**What you should do**
Copy out every line of the data below word for word, and leave the pictures out of your answer.

**Excerpted data**

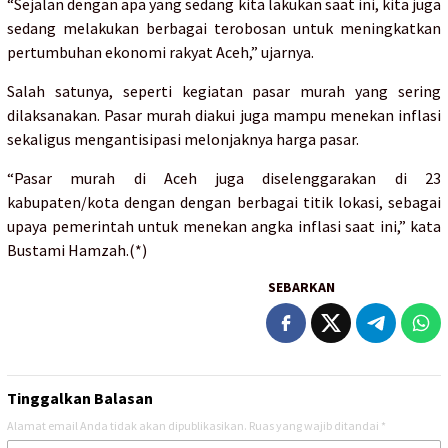
“Sejalan dengan apa yang sedang kita lakukan saat ini, kita juga
sedang melakukan berbagai terobosan untuk meningkatkan
pertumbuhan ekonomi rakyat Aceh,” ujarnya.
Salah satunya, seperti kegiatan pasar murah yang sering
dilaksanakan. Pasar murah diakui juga mampu menekan inflasi
sekaligus mengantisipasi melonjaknya harga pasar.
“Pasar murah di Aceh juga diselenggarakan di 23
kabupaten/kota dengan dengan berbagai titik lokasi, sebagai
upaya pemerintah untuk menekan angka inflasi saat ini,” kata
Bustami Hamzah.(*)
SEBARKAN
Tinggalkan Balasan
Alamat email Anda tidak akan dipublikasikan.
Ruas yang wajib ditandai
*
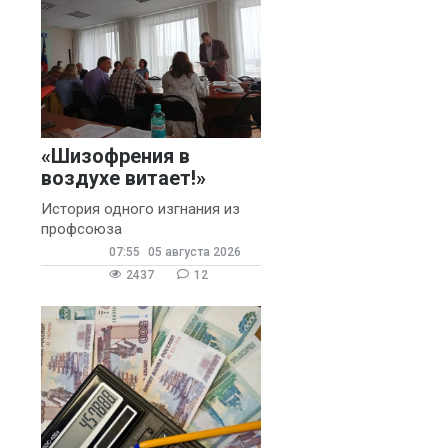
«Шизофрения в
воздухе витает!»
История одного изгнания из
профсоюза
07:55
05 августа 2026
2437
12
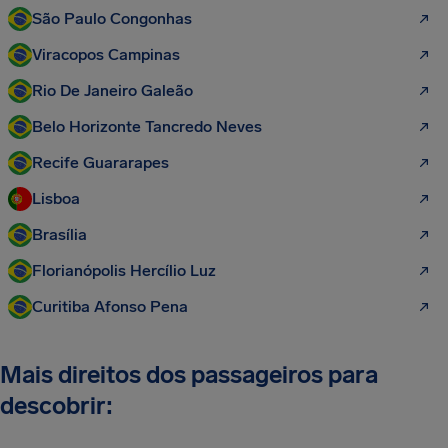
São Paulo Congonhas
Viracopos Campinas
Rio De Janeiro Galeão
Belo Horizonte Tancredo Neves
Recife Guararapes
Lisboa
Brasília
Florianópolis Hercílio Luz
Curitiba Afonso Pena
Mais direitos dos passageiros para
descobrir:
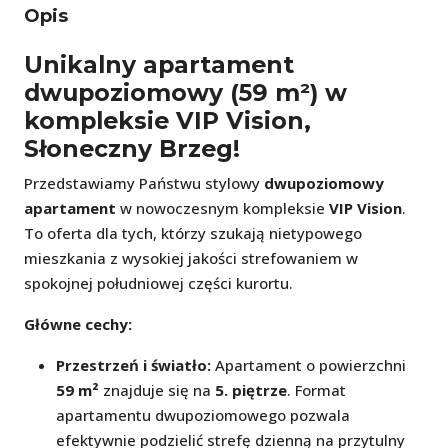
Opis
Unikalny apartament
dwupoziomowy (59 m²) w
kompleksie VIP Vision,
Słoneczny Brzeg!
Przedstawiamy Państwu stylowy
dwupoziomowy
apartament
w nowoczesnym kompleksie
VIP Vision
.
To oferta dla tych, którzy szukają nietypowego
mieszkania z wysokiej jakości strefowaniem w
spokojnej południowej części kurortu.
Główne cechy:
Przestrzeń i światło:
Apartament o powierzchni
59 m²
znajduje się na
5. piętrze
. Format
apartamentu dwupoziomowego pozwala
efektywnie podzielić strefę dzienną na przytulny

**Result**
“Sejalan dengan apa yang sedang kita lakukan saat ini, kita juga
sedang melakukan berbagai terobosan untuk meningkatkan
pertumbuhan ekonomi rakyat Aceh,” ujarnya.
Salah satunya, seperti kegiatan pasar murah yang sering
dilaksanakan. Pasar murah diakui juga mampu menekan inflasi
sekaligus mengantisipasi melonjaknya harga pasar.
“Pasar murah di Aceh juga diselenggarakan di 23
kabupaten/kota dengan dengan berbagai titik lokasi, sebagai
upaya pemerintah untuk menekan angka inflasi saat ini,” kata
Bustami Hamzah.(*)
SEBARKAN
Tinggalkan Balasan
Alamat email Anda tidak akan dipublikasikan.
Ruas yang wajib ditandai
*
«Шизофрения в
воздухе витает!»
История одного изгнания из
профсоюза
07:55
05 августа 2026
2437
12
São Paulo Congonhas
Viracopos Campinas
Rio De Janeiro Galeão
Belo Horizonte Tancredo Neves
Recife Guararapes
Lisboa
Brasília
Florianópolis Hercílio Luz
Curitiba Afonso Pena
Mais direitos dos passageiros para
descobrir:
Opis
Unikalny apartament
dwupoziomowy (59 m²) w
kompleksie VIP Vision,
Słoneczny Brzeg!
Przedstawiamy Państwu stylowy
dwupoziomowy
apartament
w nowoczesnym kompleksie
VIP Vision
.
To oferta dla tych, którzy szukają nietypowego
mieszkania z wysokiej jakości strefowaniem w
spokojnej południowej części kurortu.
Główne cechy:
Przestrzeń i światło:
Apartament o powierzchni
59 m²
znajduje się na
5. piętrze
. Format
apartamentu dwupoziomowego pozwala
efektywnie podzielić strefę dzienną na przytulny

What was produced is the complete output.